Irish chiefs, gained a victory over Clanricard of Connaught, most important to the English government, Lord Gormanstown, after the battle, in the first insolence of success, said, turning to the Earl of Kildare, "We have now slaughtered our enemies, but to complete the good deed, we must proceed yet further, and-cut the throats of those Irish of our own party?" Who can wonder that the Rock family were active in those times?'-(pp. 33-35.)

Henry VIII. persisted in all these outrages, and aggravated them by insulting the prejudices of the people. England is almost the only country in the world (even at present), where there is not some favourite religious spot, where absurd lies, little bits of cloth, feathers, rusty nails, splinters, and other invaluable relics, are treasured up, and in defence of which the whole population are willing to turn out and perish as one man.
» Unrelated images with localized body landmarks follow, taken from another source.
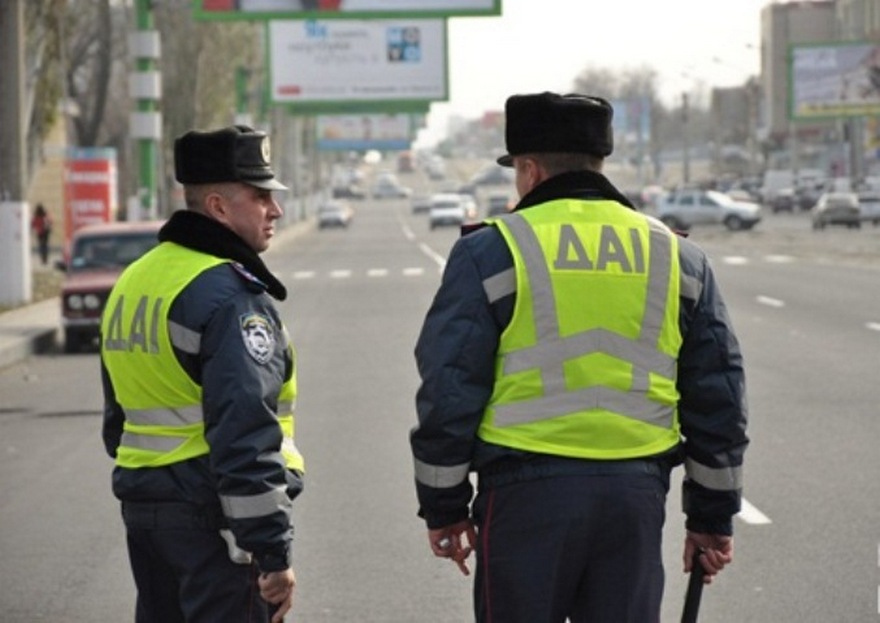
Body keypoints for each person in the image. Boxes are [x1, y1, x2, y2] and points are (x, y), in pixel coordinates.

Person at [410, 92, 749, 623]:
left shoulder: (493, 250)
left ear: (529, 169)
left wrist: (443, 505)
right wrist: (712, 518)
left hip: (524, 496)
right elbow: (718, 395)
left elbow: (449, 385)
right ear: (599, 162)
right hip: (634, 496)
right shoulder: (677, 255)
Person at [100, 125, 304, 623]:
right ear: (217, 206)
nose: (275, 210)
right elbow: (245, 432)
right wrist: (271, 553)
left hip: (146, 514)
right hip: (215, 524)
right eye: (260, 198)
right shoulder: (230, 297)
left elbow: (117, 421)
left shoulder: (136, 280)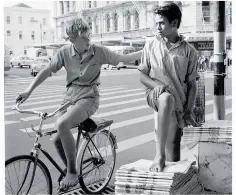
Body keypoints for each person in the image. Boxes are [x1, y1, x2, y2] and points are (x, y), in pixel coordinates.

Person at [16, 17, 142, 191]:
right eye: (85, 38)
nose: (89, 40)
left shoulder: (98, 51)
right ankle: (71, 167)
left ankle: (73, 173)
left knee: (62, 124)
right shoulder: (64, 52)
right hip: (69, 98)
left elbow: (122, 57)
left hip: (89, 97)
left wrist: (148, 50)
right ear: (72, 40)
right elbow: (46, 71)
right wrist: (28, 91)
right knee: (56, 139)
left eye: (89, 36)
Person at [138, 2, 200, 172]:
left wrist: (188, 111)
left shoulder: (190, 51)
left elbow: (192, 84)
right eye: (156, 23)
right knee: (166, 98)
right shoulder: (150, 45)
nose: (157, 27)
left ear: (174, 23)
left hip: (179, 103)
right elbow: (143, 76)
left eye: (161, 23)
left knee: (173, 149)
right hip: (155, 95)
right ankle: (159, 155)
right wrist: (156, 85)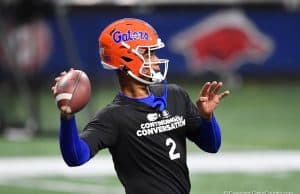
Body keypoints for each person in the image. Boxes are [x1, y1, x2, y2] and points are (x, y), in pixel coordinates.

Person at [52, 18, 230, 194]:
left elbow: (212, 145)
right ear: (126, 60)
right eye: (148, 54)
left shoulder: (176, 95)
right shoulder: (113, 117)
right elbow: (75, 157)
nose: (156, 60)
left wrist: (207, 118)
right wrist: (67, 118)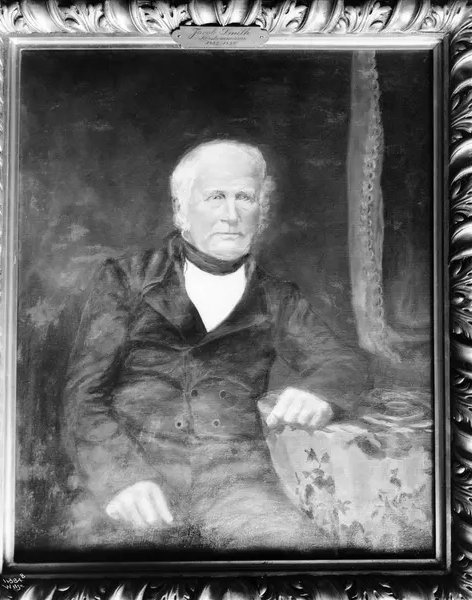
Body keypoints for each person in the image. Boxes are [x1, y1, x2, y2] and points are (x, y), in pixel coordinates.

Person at [63, 139, 369, 555]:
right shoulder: (126, 279)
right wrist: (120, 477)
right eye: (215, 197)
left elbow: (344, 361)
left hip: (238, 487)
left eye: (245, 197)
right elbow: (83, 396)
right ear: (180, 210)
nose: (231, 215)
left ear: (261, 212)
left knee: (302, 561)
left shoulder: (277, 297)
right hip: (134, 476)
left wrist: (320, 392)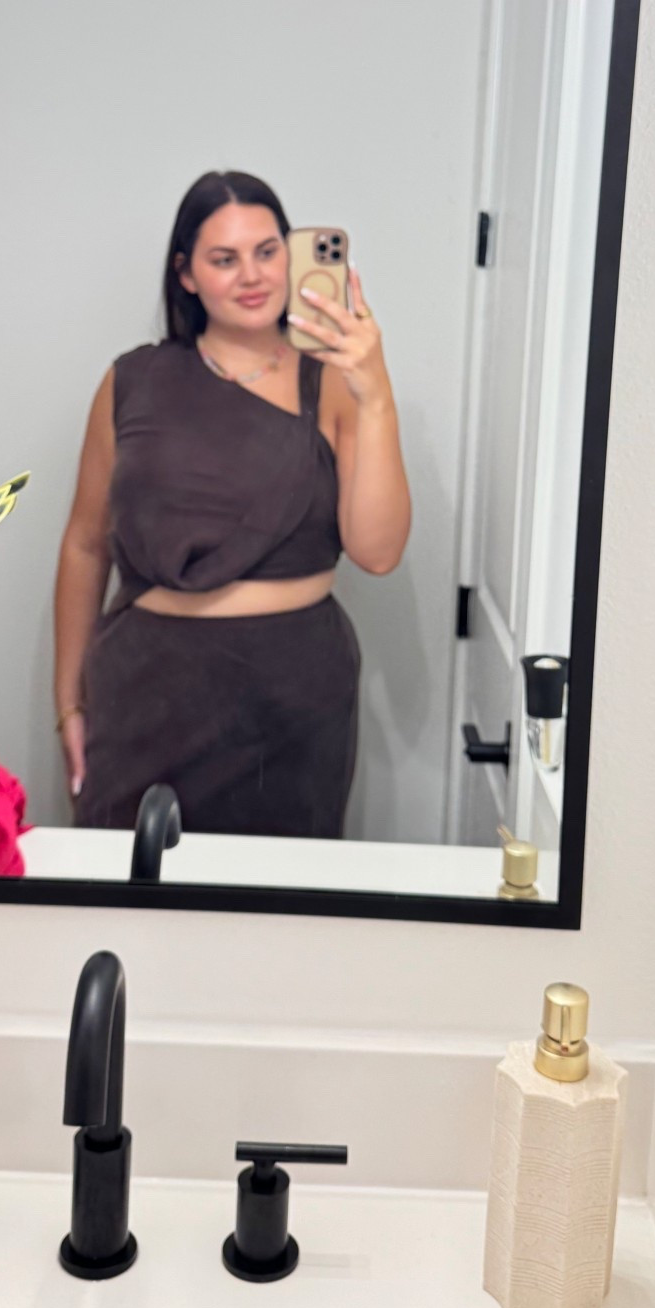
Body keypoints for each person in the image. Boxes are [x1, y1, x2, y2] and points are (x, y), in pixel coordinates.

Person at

Such was the shrine of St. Kieran, the whole treasures of which the satellites of that corpulent tyrant turned out into the street, pillaged the sacred church of Clonmacnoise, scattered the holy nonsense of the priests to the winds, and burnt the real and venerable crosier of St. Patrick, fresh from the silversmith's shop, and formed of the most costly materials. Modern princes change the uniform of regiments; Henry changed the religion of kingdoms, and was determined that the belief of the Irish should undergo a radical and Protestant conversion. With what success this attempt was made, the present state of Ireland is sufficient evidence.
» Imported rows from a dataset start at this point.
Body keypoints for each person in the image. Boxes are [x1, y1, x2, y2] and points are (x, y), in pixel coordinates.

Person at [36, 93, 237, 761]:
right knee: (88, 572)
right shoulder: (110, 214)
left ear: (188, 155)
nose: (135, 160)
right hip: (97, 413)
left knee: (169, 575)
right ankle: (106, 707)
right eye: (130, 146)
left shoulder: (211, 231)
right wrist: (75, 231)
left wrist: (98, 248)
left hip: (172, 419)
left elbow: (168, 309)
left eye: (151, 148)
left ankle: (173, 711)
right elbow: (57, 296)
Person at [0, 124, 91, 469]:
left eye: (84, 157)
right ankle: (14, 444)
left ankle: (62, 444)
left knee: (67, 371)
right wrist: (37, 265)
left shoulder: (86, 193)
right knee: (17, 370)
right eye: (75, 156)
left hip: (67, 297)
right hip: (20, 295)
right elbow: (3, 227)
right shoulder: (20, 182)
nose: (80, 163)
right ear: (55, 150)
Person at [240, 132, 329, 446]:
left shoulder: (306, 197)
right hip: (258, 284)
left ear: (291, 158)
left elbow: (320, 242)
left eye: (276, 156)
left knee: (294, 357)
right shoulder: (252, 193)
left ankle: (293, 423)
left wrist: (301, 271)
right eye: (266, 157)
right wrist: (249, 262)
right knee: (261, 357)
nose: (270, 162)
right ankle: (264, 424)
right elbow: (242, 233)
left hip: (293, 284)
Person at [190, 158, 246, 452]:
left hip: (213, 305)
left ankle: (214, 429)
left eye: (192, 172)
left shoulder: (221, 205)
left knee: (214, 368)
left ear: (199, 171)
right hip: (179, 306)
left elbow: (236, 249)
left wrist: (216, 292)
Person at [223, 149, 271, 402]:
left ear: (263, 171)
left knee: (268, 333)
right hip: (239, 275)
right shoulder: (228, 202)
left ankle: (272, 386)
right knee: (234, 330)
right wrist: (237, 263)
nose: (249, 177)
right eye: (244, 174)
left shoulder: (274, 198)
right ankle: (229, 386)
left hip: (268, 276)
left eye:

'Be not dismayed,' said Elizabeth, on hearing that O'Neal meditated some designs against her government; tell my friends, if he arise, it will turn to their advantage-there will be estates for those who want.' Soon after this prophetic speech, Munster was destroyed by famine and the sword, and near 600,000 acres forfeited to the crown, and distributed among Englishmen. Sir Walter Raleigh (the virtuous and good) butchered the garrison of Limerick in cold blood, after Lord Deputy Gray had selected 700 to be hanged. There were, during the reign of Elizabeth, three invasions of Ireland by the Spaniards, produced principally by the absurd measures of this princess for the reformation of its religion The Catholic clergy, in consequence of these measures, abandoned their cures, the churches fell to ruin, and the people were left without any means of instruction. Add to these circumstances the murder

* Leland gives this anecdote on the authority of an Englishman.